Türkiye’de seçimlere kadar yapılan siyasi tercihlerin ekonomi ve dış siyasete ilişkin olanları tesadüfi değildi. Temel amaçları seçimin kazanılmasıydı. Bir anlamda ekonomi ve dış politika iç siyasette elde edilmek istenen amaca yedeklenmişti. Bu uzun süredir böyleydi ama küresel pandemi sonrası bu eğilimin zirve yaptığını söylemek yanlış olmaz. Doğal olarak seçime yönelik kaygılar bu iki alanın her birinde farklı oranlarda belirleyici rol oynadı. Mesela ekonomide yapılan tercihler neredeyse tamamen seçime yönelik kaygılarla biçimlenirken, dış politikada bunun oranı kısmen daha azdı. Ancak önemli etkileri bulunuyordu. Söz konusu tercihlerin yarattıkları maliyet ikincilleştirilirken, her alanın ve bu alandaki gündemin stratejik bütünlük içerisinde gerektirdiği doğru hamlelerden çok, siyasi söylemle uyumlu, seçimi kazanmaya yönelik sonuç alıcı niteliği ağır basan, kararlar ve söylemler tercih edildi.

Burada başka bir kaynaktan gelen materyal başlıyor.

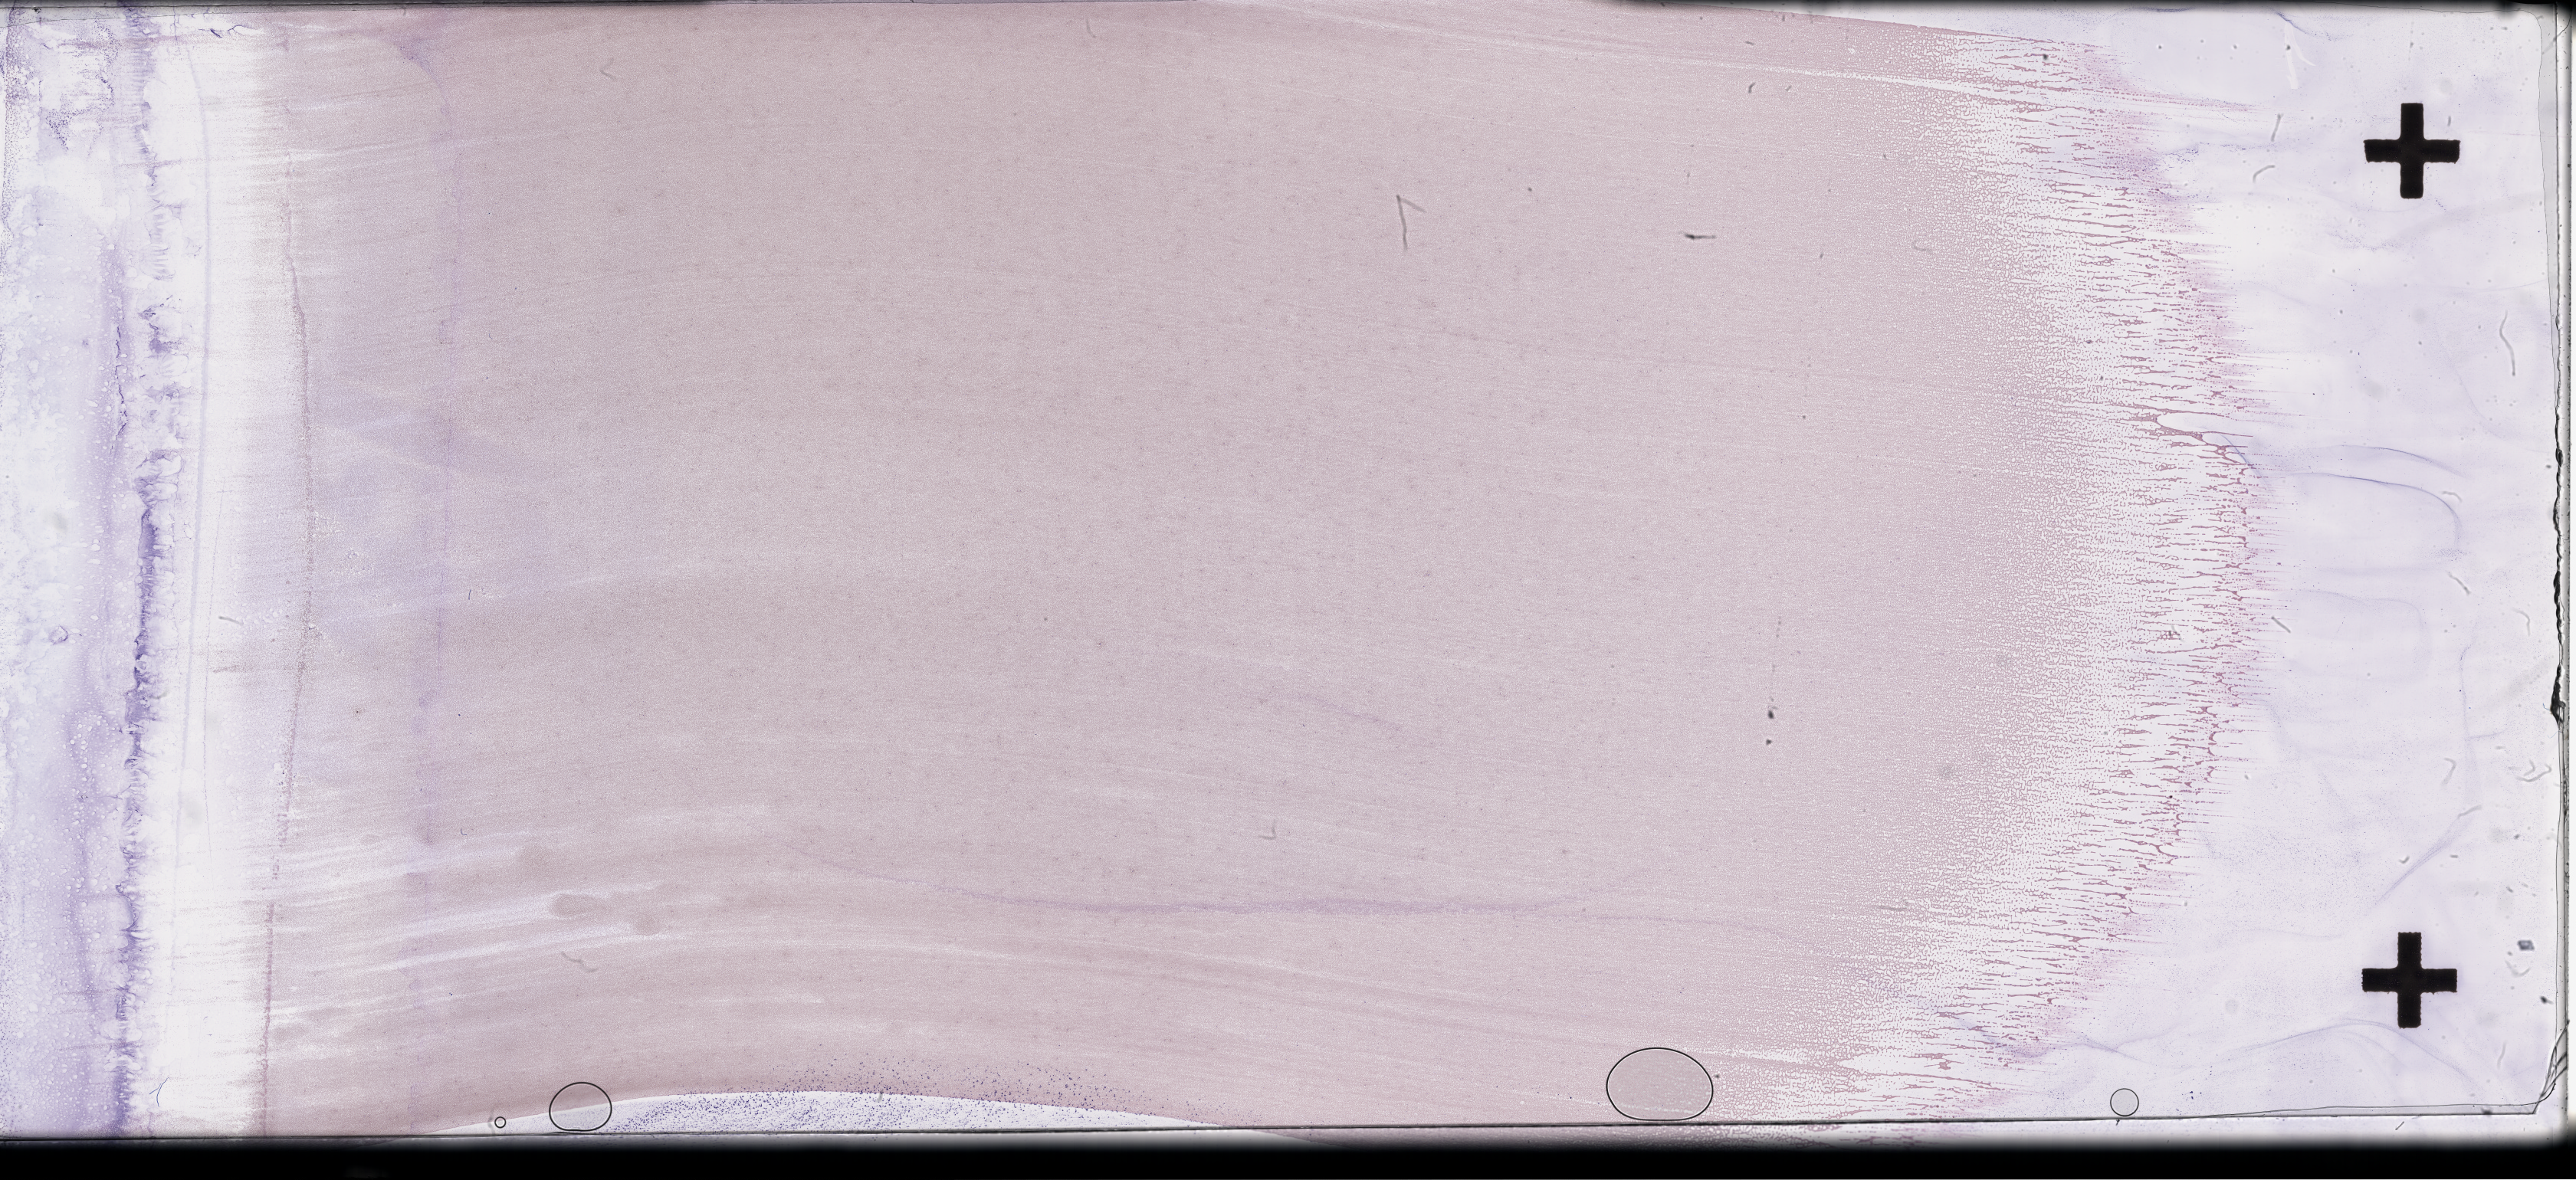
Whole-slide image of a whole blood smear, Wright-Giemsa stain — low-resolution overview of the scanned area, about 54.3 x 24.9 mm. Smear from an EDTA sample. Collected on treatment. Patient: female.
Patient diagnosis: Plasma Cell Myeloma.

Şimdi seçim geçti. Maliyetler masanın üzerinde ve masanın sahibi de aynı. Ekonominin geldiği sürdürülemezlik kavşağında tam bir tornistan, bir “Büyük Düzeltme” şarttı. Biraz yavaş, utangaç bir tempoda da olsa bu süreç Mehmet Şimşek ile başladı. Daha önce yapılanların tam tersine doğru kırıldı dümen. Tabii toplumsal bedel, kaçınılmaz acı reçete, de bu manevranın sonucunda bizlerle. Ama bundan pek kaçış yok. Bugüne kadar izlenen politikaları “düzeltiyoruz” ki gemi yüzsün! Riskler ve bedeller ağır, kasa tamtakır olduğundan “düzeltme”nin kendisi de “büyük”. Ancak, ekonomideki “Büyük Düzeltme”nin sonuç vermesi için dış politikada da bir “Büyük Düzeltme” yaşanması şart. 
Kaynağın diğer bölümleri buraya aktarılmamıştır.